Designed to be taken orally, Truqap is a small-molecule inhibitor of all three isoforms of the AKT protein, which in cancers is often mutated and activated, leading to the abnormal cell growth and survival that are hallmarks of malignancies. Truqap’s mechanism of action allows it to disrupt this pathway and block tumor growth.
So far, Truqap has one approval under its belt, granted in November 2023 when the FDA cleared it for use in patients with HR-positive, HER2-negative locally advanced or metastatic breast cancer, whose tumors harbor mutations to the PIK3CA/AKT1/PTEN pathway.
AstraZeneca has since been trying to push Truqap into new indications, though its results have been mixed so far.
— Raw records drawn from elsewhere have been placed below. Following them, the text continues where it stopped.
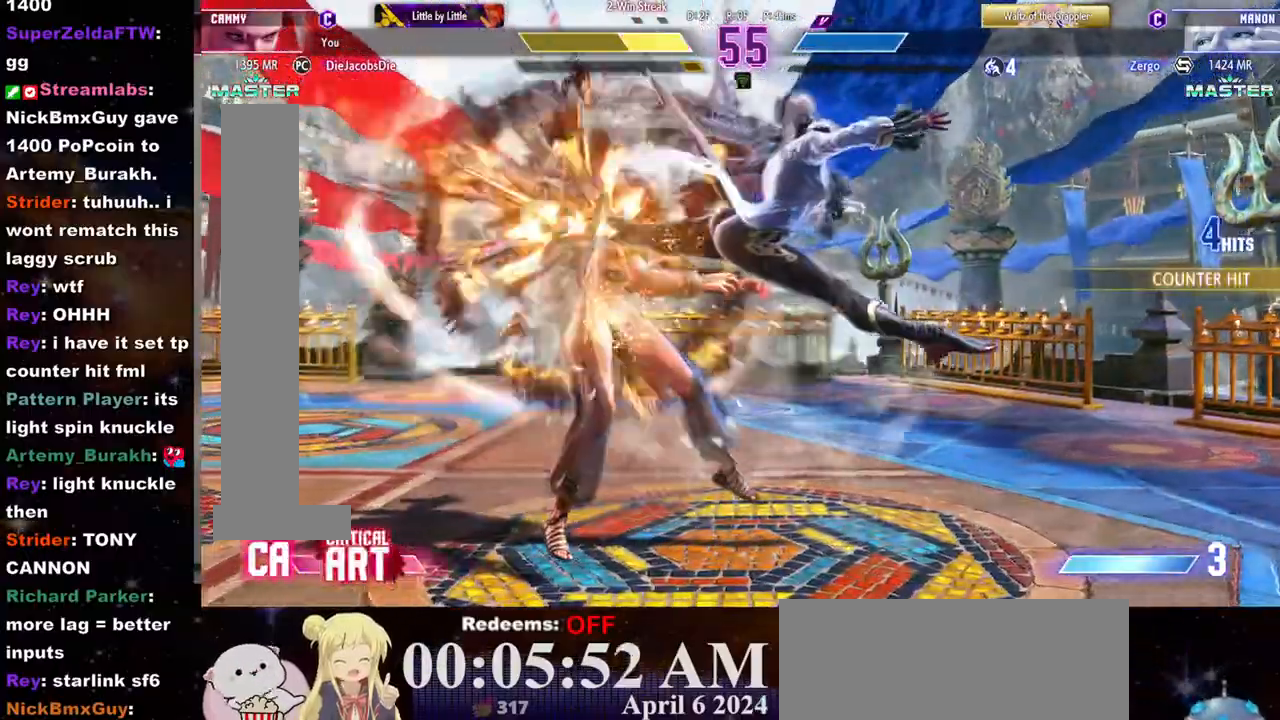
{"buttons": [], "left_stick": "left", "events": [[33, "CROSS", "down"], [33, "SQUARE", "down"], [33, "left_stick", "left"], [83, "CROSS", "up"], [83, "SQUARE", "up"], [167, "CROSS", "down"], [167, "SQUARE", "down"], [217, "CROSS", "up"], [217, "SQUARE", "up"], [283, "CROSS", "down"], [300, "SQUARE", "down"], [350, "CROSS", "up"], [350, "SQUARE", "up"], [417, "CROSS", "down"], [433, "SQUARE", "down"], [483, "CROSS", "up"], [483, "SQUARE", "up"]]}
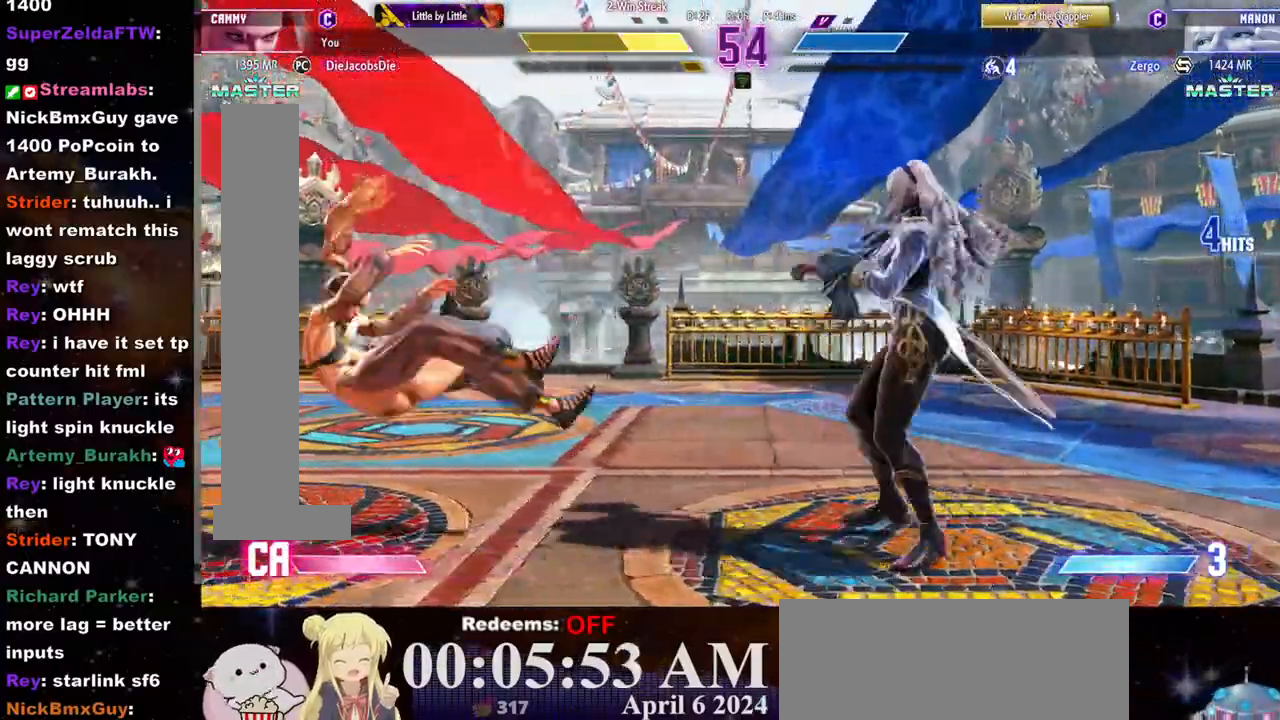
{"buttons": [], "left_stick": "left", "events": [[50, "CROSS", "down"], [50, "SQUARE", "down"], [117, "CROSS", "up"], [117, "SQUARE", "up"], [167, "CROSS", "down"], [183, "SQUARE", "down"], [250, "CROSS", "up"], [267, "SQUARE", "up"]]}
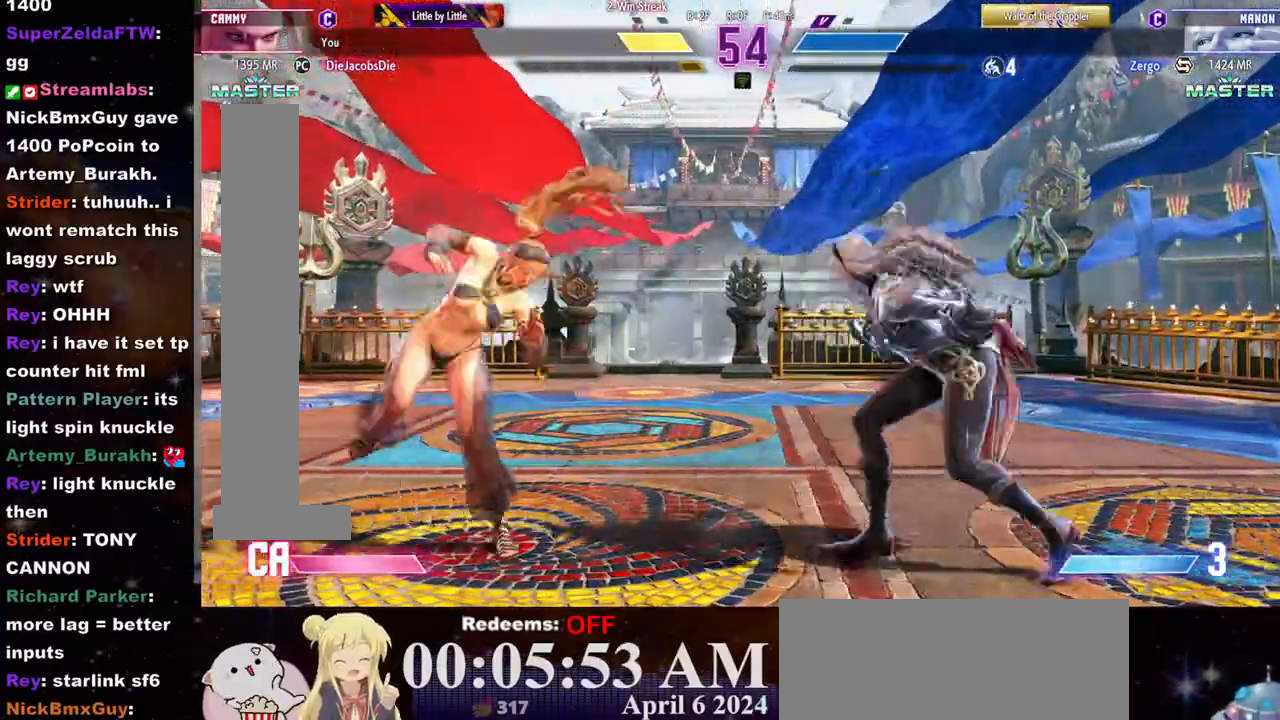
{"buttons": [], "left_stick": "left", "events": []}
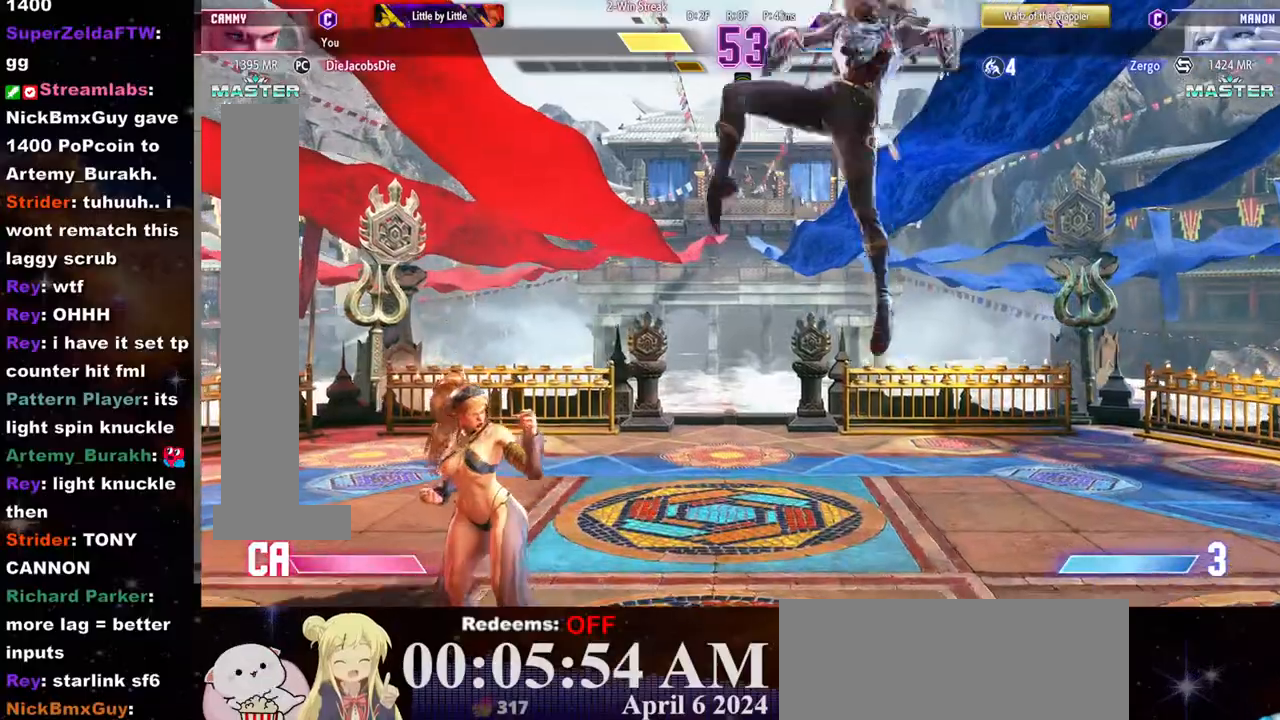
{"buttons": [], "left_stick": "center", "events": [[33, "R2", "down"], [83, "left_stick", "center"], [217, "R2", "up"]]}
In November last year, the pharma announced that the drug hit its key outcomes in the Phase III CAPItello-281 study, significantly improving rPFS when used with ADT and abiraterone in a specific subset of patients with prostate cancer—those who had PTEN-deficient de novo metastatic hormone-sensitive disease.
However, a few months earlier, in June 2024, Truqap failed the late-stage CAPItello-290 trial in metastatic triple-negative breast cancer. The drug could not significantly improve overall survival in patients with this condition.